Although originally developed by physicists, NMR is one of those technologies that revolutionized chemistry. With enormous recent advances, it became a great tool for interrogating complex structures of peptides and nucleic acids. But there’s still plenty of room for improvement in the most basic its application, proton (1H) NMR.
Ever encountered in the literature peaks description like 2.3−4.5 (m, 15 H)? Yes, many spectra are very messy even for the most pure compounds. And multiplicity, which is a great tool for structure elucidation, becomes everyone’s foe. Possible solution to that is homonuclear broadband decoupling.
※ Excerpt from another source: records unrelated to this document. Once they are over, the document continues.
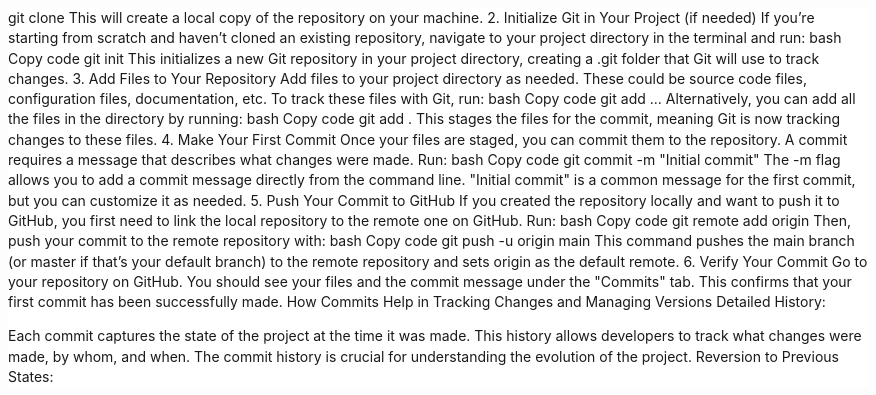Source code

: git clone <repository-url>
This will create a local copy of the repository on your machine.
2. Initialize Git in Your Project (if needed)
If you’re starting from scratch and haven’t cloned an existing repository, navigate to your project directory in the terminal and run:
bash
Copy code
git init
This initializes a new Git repository in your project directory, creating a .git folder that Git will use to track changes.
3. Add Files to Your Repository
Add files to your project directory as needed. These could be source code files, configuration files, documentation, etc.
To track these files with Git, run:
bash
Copy code
git add <file1> <file2> ...
Alternatively, you can add all the files in the directory by running:
bash
Copy code
git add .
This stages the files for the commit, meaning Git is now tracking changes to these files.
4. Make Your First Commit
Once your files are staged, you can commit them to the repository. A commit requires a message that describes what changes were made. Run:
bash
Copy code
git commit -m "Initial commit"
The -m flag allows you to add a commit message directly from the command line. "Initial commit" is a common message for the first commit, but you can customize it as needed.
5. Push Your Commit to GitHub
If you created the repository locally and want to push it to GitHub, you first need to link the local repository to the remote one on GitHub. Run:
bash
Copy code
git remote add origin <repository-url>
Then, push your commit to the remote repository with:
bash
Copy code
git push -u origin main
This command pushes the main branch (or master if that’s your default branch) to the remote repository and sets origin as the default remote.
6. Verify Your Commit
Go to your repository on GitHub. You should see your files and the commit message under the "Commits" tab. This confirms that your first commit has been successfully made.
How Commits Help in Tracking Changes and Managing Versions
Detailed History:

Each commit captures the state of the project at the time it was made. This history allows developers to track what changes were made, by whom, and when. The commit history is crucial for understanding the evolution of the project.
Reversion to Previous States:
It degenerates all proton signals to singlets (“pure shift spectra”), but also causes significant reduction in signal intensity. In 2013 Zangger group reported an imrpovement, which they called instant homo-decoupling. But all such manipulations have an obvious drawback, because valuable information from multiplets is lost.
In 2014 Morris group from Manchester further improved sensitivity and resolution of Zangger’s sequence and dubbed their method PSYCHE. Soon after that they combined it with 2DJ NMR. So PSYCHEDELIC method appeared in Angewandte, which solved the major limitation of homo-decoupling by drawing pure shift proton spectrum in F2 dimension and coupling pattern in F1!
I can easily imagine how these new methods will facilitate fully automatic NMR spectra analysis and will change chemistry textbooks. In the meanwhile, for my relatively simple compounds I’ll continue using guidelines from classic Hoye’s paper and its addendum.